# A Scalable High Performant Cholesky Factorization for Multicore with GPU Accelerators

H. Ltaief, S. Tomov, R. Nath, P. Du, and J. Dongarra \*

Department of Electrical Engineering and Computer Science, University of Tennessee, Knoxville {ltaief, tomov, rnath1, du, dongarra}@eecs.utk.edu

Abstract. We present a Cholesky factorization for multicore with GPU accelerators systems. The challenges in developing scalable high performance algorithms for these emerging systems stem from their heterogeneity, massive parallelism, and the huge gap between the GPUs' compute power vs the CPU-GPU communication speed. We show an approach that is largely based on software infrastructures that have already been developed for homogeneous multicores and hybrid GPU-based computing. This results in a scalable hybrid Cholesky factorization of unprecedented performance. In particular, using NVIDIA's Tesla S1070 (4 C1060 GPUs, each with 30 cores @1.44 GHz) connected to two dual-core AMD Opteron @1.8GHz processors, we reach up to 1.163 TFlop/s in single and up to 275 GFlop/s in double precision arithmetic. Compared with the performance of the embarrassingly parallel xGEMM over four GPUs, where no communication between GPUs are involved, our algorithm still runs at 73% and 84% for single and double precision arithmetic respectively.

## 1 Introduction

When processor clock speeds flatlined in 2004, after more than fifteen years of exponential increases, the era of routine and near automatic performance improvements that the HPC application community had previously enjoyed came to an abrupt end. CPU designs moved to multicores and are currently going through a renaissance due to the need for new approaches to manage the exponentially increasing (a) appetite for power of conventional system designs, and (b) gap between compute and communication speeds.

Compute Unified Device Architecture (CUDA) [1] based multicore platforms stand out among a confluence of trends because of their low power consumption and, at the same time, high compute power and bandwidth. Indeed, as power consumption is typically proportional to the cube of the frequency, accelerators using GPUs have a clear advantage against current homogeneous multicores,

<sup>\*</sup> Research reported here was partially supported by the National Science Foundation, NVIDIA, and Microsoft Research.

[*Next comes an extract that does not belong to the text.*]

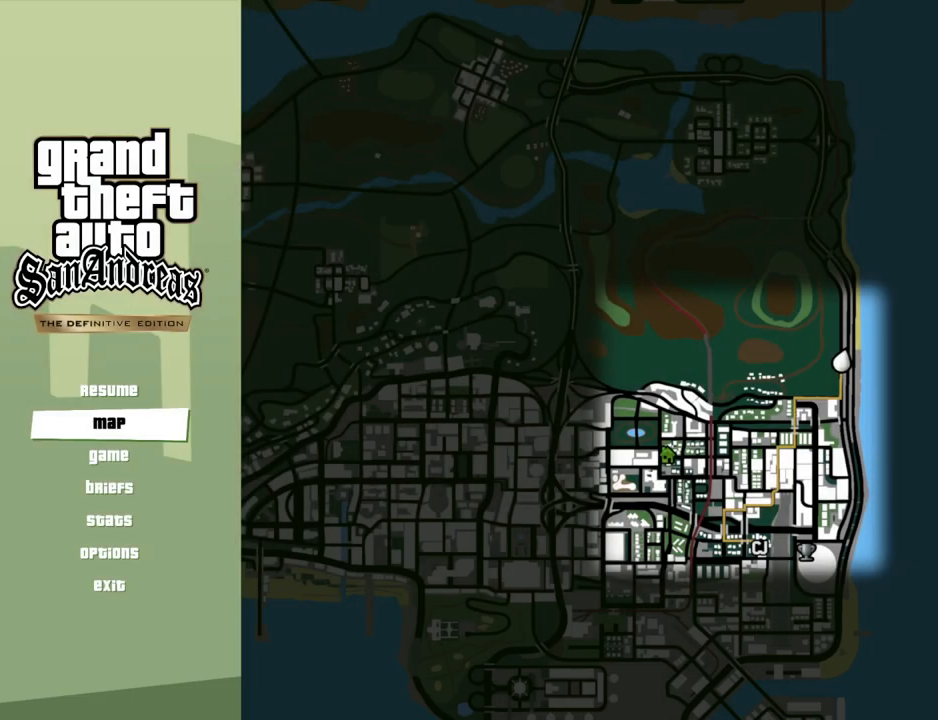
{"keys": [], "mouse": [], "events": []}
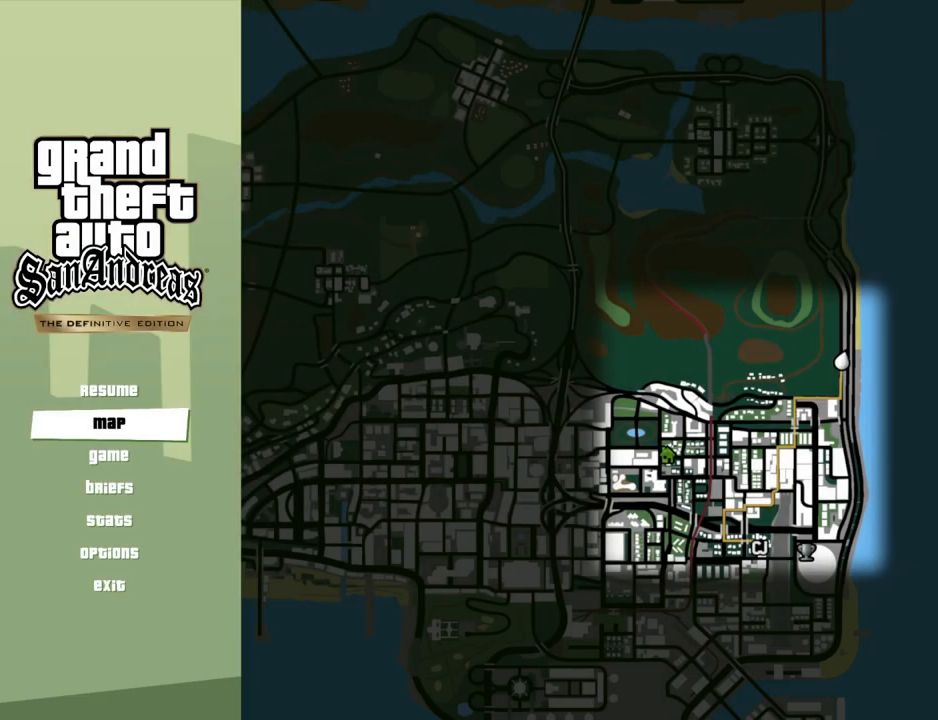
{"keys": [], "mouse": [], "events": []}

as their compute power is derived from many cores that are of low frequency. Initial GPU experiences across academia, industry, and national research laboratories have provided a long list of success stories for specific applications and algorithms, often reporting speedups on the order of 10 to  $100 \times$  compared to current x86-based homogeneous multicore systems [2]. The area of dense linear algebra (DLA) is no exception as evident from previous work on a single core with a single GPU accelerator [3, 4], as well as BLAS for GPUs (see the CUBLAS library [5]). Despite the current success stories involving hybrid GPU-based systems, the large scale enabling of those architectures for computational science would still depend on the successful development of fundamental numerical libraries for using the CPU-GPU in a hybrid manner. Major issues in terms of developing new algorithms, programmability, reliability, and user productivity have to be addressed. Our work is a contribution to the development of these libraries in the area of dense linear algebra and will be included in the Matrix Algebra for GPU and Multicore Architectures (MAGMA) Library [9]. Designed to be similar to LAPACK in functionality, data storage, and interface, the MAGMA library will allow scientists to effortlessly port their LAPACK-relying software components and to take advantage of the new hybrid architectures.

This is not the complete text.